▸ Brief
Begin with the line containing "Rendered at 1241 by 1754 pixels." and end with the last line of the data below; return those lines exactly, and only those.
Record excerpts Start Marker
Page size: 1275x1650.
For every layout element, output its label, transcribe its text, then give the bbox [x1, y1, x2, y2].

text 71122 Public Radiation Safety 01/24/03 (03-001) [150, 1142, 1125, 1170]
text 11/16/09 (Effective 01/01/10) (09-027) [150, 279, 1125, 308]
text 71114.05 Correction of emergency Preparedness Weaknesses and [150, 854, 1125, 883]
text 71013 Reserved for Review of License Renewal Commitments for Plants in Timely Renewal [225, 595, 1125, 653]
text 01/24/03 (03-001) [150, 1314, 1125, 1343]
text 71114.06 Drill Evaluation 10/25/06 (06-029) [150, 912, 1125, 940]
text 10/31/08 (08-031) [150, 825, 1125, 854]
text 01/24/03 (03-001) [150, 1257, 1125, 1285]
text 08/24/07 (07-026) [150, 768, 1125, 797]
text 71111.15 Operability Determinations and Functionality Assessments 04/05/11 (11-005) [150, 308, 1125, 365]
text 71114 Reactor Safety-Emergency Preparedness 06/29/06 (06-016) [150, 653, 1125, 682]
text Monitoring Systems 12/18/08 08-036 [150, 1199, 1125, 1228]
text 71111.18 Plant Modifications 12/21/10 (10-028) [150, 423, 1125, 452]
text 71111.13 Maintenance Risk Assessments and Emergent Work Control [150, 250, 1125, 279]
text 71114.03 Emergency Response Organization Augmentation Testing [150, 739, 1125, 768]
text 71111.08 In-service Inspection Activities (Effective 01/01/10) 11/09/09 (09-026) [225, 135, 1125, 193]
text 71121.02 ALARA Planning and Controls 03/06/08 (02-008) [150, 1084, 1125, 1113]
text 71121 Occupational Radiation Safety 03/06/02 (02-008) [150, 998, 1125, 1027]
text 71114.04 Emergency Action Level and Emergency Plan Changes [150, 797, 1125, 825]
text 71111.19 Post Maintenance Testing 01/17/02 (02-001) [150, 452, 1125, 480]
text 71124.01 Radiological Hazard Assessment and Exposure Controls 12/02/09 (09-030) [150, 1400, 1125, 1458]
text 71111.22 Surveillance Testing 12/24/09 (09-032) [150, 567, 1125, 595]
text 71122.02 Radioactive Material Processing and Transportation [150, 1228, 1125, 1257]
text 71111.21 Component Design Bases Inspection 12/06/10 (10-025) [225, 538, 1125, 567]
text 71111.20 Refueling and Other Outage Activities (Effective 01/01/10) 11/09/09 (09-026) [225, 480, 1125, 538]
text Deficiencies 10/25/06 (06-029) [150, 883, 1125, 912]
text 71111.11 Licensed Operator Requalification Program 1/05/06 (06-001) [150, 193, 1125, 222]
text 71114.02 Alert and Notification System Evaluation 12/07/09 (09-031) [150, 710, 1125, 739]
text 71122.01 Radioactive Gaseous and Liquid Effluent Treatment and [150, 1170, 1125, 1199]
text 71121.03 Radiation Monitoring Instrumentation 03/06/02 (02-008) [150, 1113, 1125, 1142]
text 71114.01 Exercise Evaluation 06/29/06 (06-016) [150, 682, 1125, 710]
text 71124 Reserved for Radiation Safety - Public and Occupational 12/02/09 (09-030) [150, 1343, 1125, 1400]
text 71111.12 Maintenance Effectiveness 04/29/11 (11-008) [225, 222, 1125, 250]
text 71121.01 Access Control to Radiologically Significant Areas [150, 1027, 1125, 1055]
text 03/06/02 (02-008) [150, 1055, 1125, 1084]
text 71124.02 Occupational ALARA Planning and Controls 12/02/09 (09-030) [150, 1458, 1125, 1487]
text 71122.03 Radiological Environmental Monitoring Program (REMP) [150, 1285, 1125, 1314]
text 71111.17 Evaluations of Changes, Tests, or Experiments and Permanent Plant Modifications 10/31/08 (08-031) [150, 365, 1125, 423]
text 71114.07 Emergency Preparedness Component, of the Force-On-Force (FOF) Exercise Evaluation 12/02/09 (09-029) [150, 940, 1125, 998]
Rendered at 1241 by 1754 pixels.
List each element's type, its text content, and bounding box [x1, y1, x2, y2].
Record excerpts End Marker
▸ Answer to the exercise
Rendered at 1241 by 1754 pixels.
List each element's type, its text content, and bounding box [x1, y1, x2, y2].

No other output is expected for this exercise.